▶ [Problem statement] The string "Grundstückspreis" may appear in lines of the listing. Report each line where it does.

-----

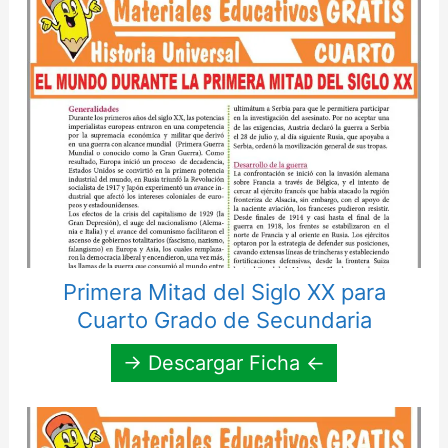
Primera Mitad del Siglo XX para
Cuarto Grado de Secundaria
→ Descargar Ficha ←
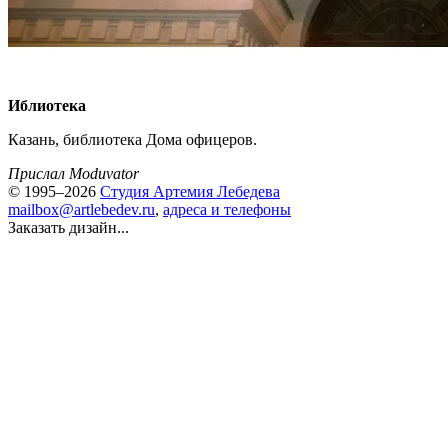
Иблиотека
Казань, библиотека Дома офицеров.
Прислал Moduvator
© 1995–2026
Студия Артемия Лебедева
mailbox@artlebedev.ru
,
адреса и телефоны
Заказать дизайн...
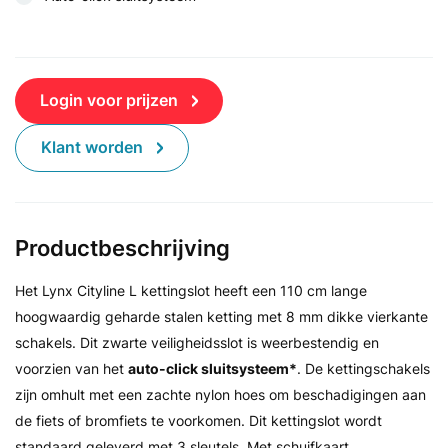
Login voor prijzen
Klant worden
Productbeschrijving
Het Lynx Cityline L kettingslot heeft een 110 cm lange
hoogwaardig geharde stalen ketting met 8 mm dikke vierkante
schakels. Dit zwarte veiligheidsslot is weerbestendig en
voorzien van het
auto-click sluitsysteem*
. De kettingschakels
zijn omhult met een zachte nylon hoes om beschadigingen aan
de fiets of bromfiets te voorkomen. Dit kettingslot wordt
standaard geleverd met 3 sleutels. Met schuifkaart.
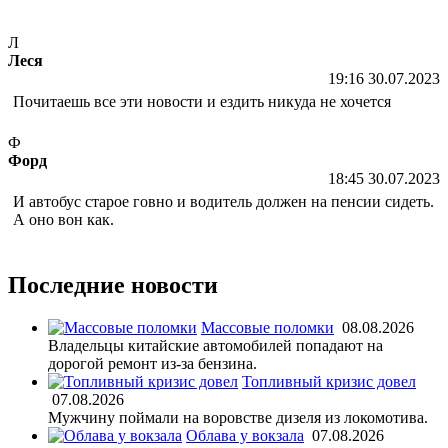
Л
Леся
19:16 30.07.2023
Почитаешь все эти новости и ездить никуда не хочется
Ф
Форд
18:45 30.07.2023
И автобус старое говно и водитель должен на пенсии сидеть.
А оно вон как.
Последние новости
Массовые поломки
08.08.2026
Владельцы китайские автомобилей попадают на
дорогой ремонт из-за бензина.
Топливный кризис довел
07.08.2026
Мужчину поймали на воровстве дизеля из локомотива.
Облава у вокзала
07.08.2026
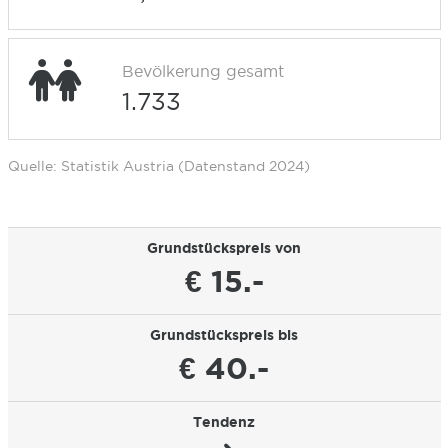
Bevölkerung gesamt
1.733
Quelle: Statistik Austria (Datenstand 2024)
Grundstückspreis von
€ 15.-
Grundstückspreis bis
€ 40.-
Tendenz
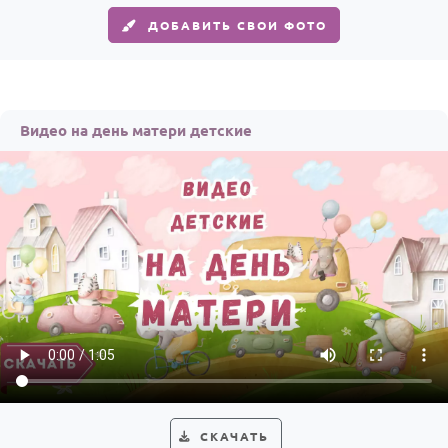
ДОБАВИТЬ СВОИ ФОТО
Видео на день матери детские
СКАЧАТЬ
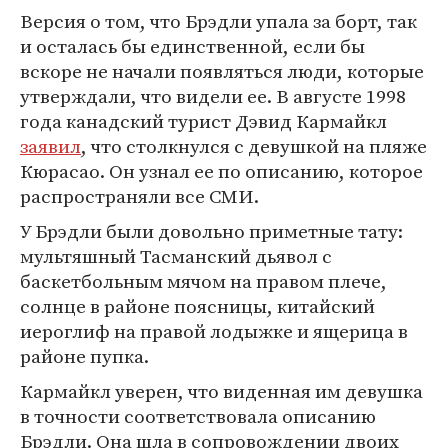
Версия о том, что Брэдли упала за борт, так
и осталась бы единственной, если бы
вскоре не начали появляться люди, которые
утверждали, что видели ее. В августе 1998
года канадский турист Дэвид Кармайкл
заявил
, что столкнулся с девушкой на пляже
Кюрасао. Он узнал ее по описанию, которое
распространяли все СМИ.
У Брэдли были довольно приметные тату:
мультяшный Тасманский дьявол с
баскетбольным мячом на правом плече,
солнце в районе поясницы, китайский
иероглиф на правой лодыжке и ящерица в
районе пупка.
Кармайкл уверен, что виденная им девушка
в точности соответствовала описанию
Брэдли. Она шла в сопровождении двоих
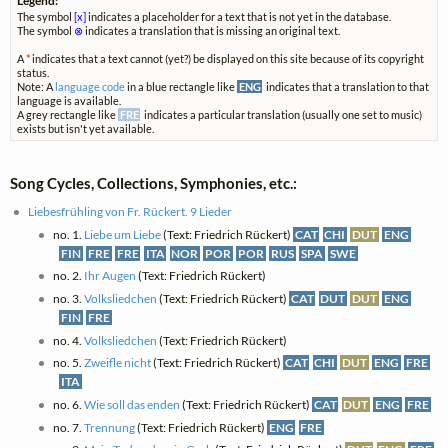
Legend:
The symbol
[x]
indicates a placeholder for a text that is not yet in the database.
The symbol
⊗
indicates a translation that is missing an original text.
A
*
indicates that a text cannot (yet?) be displayed on this site because of its copyright
status.
Note: A
language code
in a blue rectangle like
ENG
indicates that a translation to that
language is available.
A grey rectangle like
FRE
indicates a particular translation (usually one set to music)
exists but isn't yet available.
Song Cycles, Collections, Symphonies, etc.:
Liebesfrühling von Fr. Rückert. 9 Lieder
no. 1.
Liebe um Liebe
(Text: Friedrich Rückert)
CAT
CHI
DUT
ENG
FIN
FRE
FRE
ITA
NOR
POR
POR
RUS
SPA
SWE
no. 2.
Ihr Augen
(Text: Friedrich Rückert)
no. 3.
Volksliedchen
(Text: Friedrich Rückert)
CAT
DUT
DUT
ENG
FIN
FRE
no. 4.
Volksliedchen
(Text: Friedrich Rückert)
no. 5.
Zweifle nicht
(Text: Friedrich Rückert)
CAT
CHI
DUT
ENG
FRE
ITA
no. 6.
Wie soll das enden
(Text: Friedrich Rückert)
CAT
DUT
ENG
FRE
no. 7.
Trennung
(Text: Friedrich Rückert)
ENG
FRE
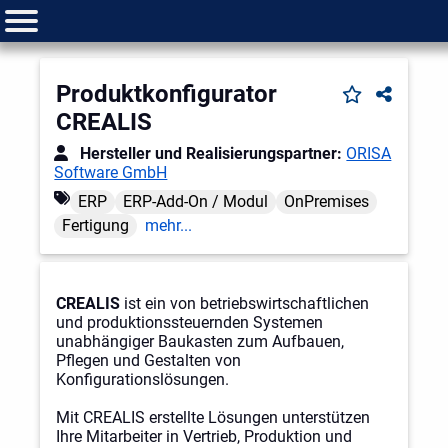
Produktkonfigurator
CREALIS
Hersteller und Realisierungspartner:
ORISA
Software GmbH
ERP
ERP-Add-On / Modul
OnPremises
Fertigung
mehr...
CREALIS
ist ein von betriebswirtschaftlichen
und produktionssteuernden Systemen
unabhängiger Baukasten zum Aufbauen,
Pflegen und Gestalten von
Konfigurationslösungen.
Mit CREALIS erstellte Lösungen unterstützen
Ihre Mitarbeiter in Vertrieb, Produktion und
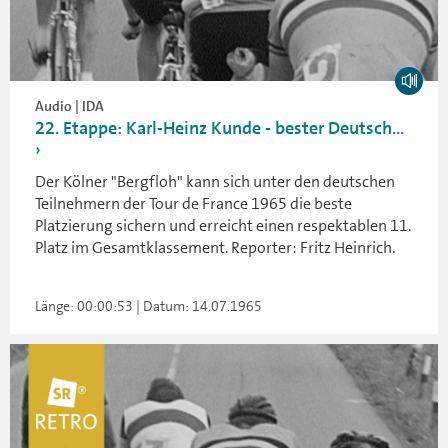
Audio | IDA
22. Etappe: Karl-Heinz Kunde - bester Deutsch...
Der Kölner "Bergfloh" kann sich unter den deutschen
Teilnehmern der Tour de France 1965 die beste
Platzierung sichern und erreicht einen respektablen 11.
Platz im Gesamtklassement. Reporter: Fritz Heinrich.
Länge: 00:00:53 | Datum: 14.07.1965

-----

▶ [Answer section]
Grundstückspreis von
Grundstückspreis bis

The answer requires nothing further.